しかし、先に述べたとおり、レメディによって本当に病気が治ることは証明されていません。
レメディを使ったことによる安心感や、レメディが効くに違いないという思い込みから、病気が治ったと誤認しただけだと私は思います。
実際には、ワクチンはさまざまな病気を防ぎます(※3 Facts for Parents: Diseases & the Vaccines that Prevent Them)。

レメディそのものは、ただの砂糖玉なので安全で無害ですが、「ワクチンは毒だ」という考えは有害です。

ホメオパシーの有害な考えが引き起こした死亡事例もあります。
赤ちゃんは出血を予防するビタミンKが不足しがちなため、本来は生後すぐにビタミンKのシロップが与えられます。
しかし、ホメオパシー団体の指導者は、「ビタミン剤の実物の投与があまりよくないと思うので、私はレメディーにして使っています」
「ホメオパシーにもビタミンKのレメディーはありますから、それを使っていただきたい」などと言っていました(※4 由井寅子 『ホメオパシー的妊娠と出産』 ホメオパシー出版)。

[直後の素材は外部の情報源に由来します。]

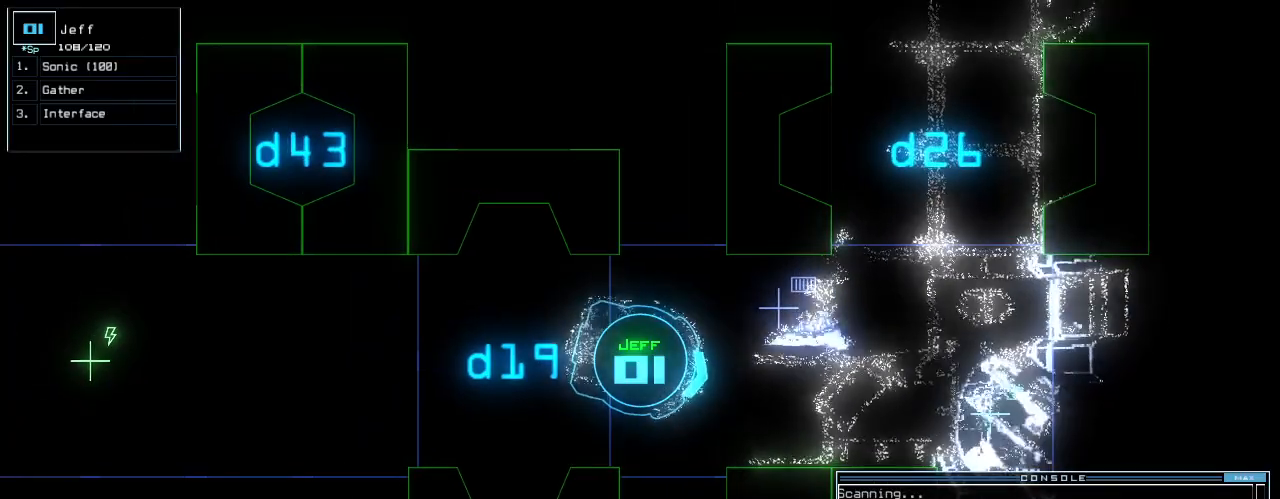
{"keys": [], "events": [[62, "left", "up"], [188, "down", "down"], [417, "down", "up"]]}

2009年、ビタミンK欠乏症による出血で生後2カ月の赤ちゃんが亡くなるという事件がありました。
その赤ちゃんは、ホメオパシー団体に所属している助産師によって、本物のビタミンKではなく、ビタミンKのレメディを与えられていたのです。
ビタミンKのレメディはただの砂糖玉ですから、ビタミンKの代わりにはなりません。

医療関係者でさえ信じていた

ホメオパシーの指導者たちも、助産師もホメオパシーがおまじないであることをわかっていなかったのです。
この事件は民事訴訟になり、助産師側が和解金を払うことで和解が成立しました。
でも、いくらお金をもらっても、赤ちゃんの命は戻りません。
この事件を受け、日本学術会議は「ホメオパシーに頼ることによって、確実で有効な治療を受ける機会を逸する可能性があることが大きな問題」「医療関係者がホメオパシーを治療に使用することは認められません」という会長談話を発表しました(※5 「ホメオパシー」についての会長談話)。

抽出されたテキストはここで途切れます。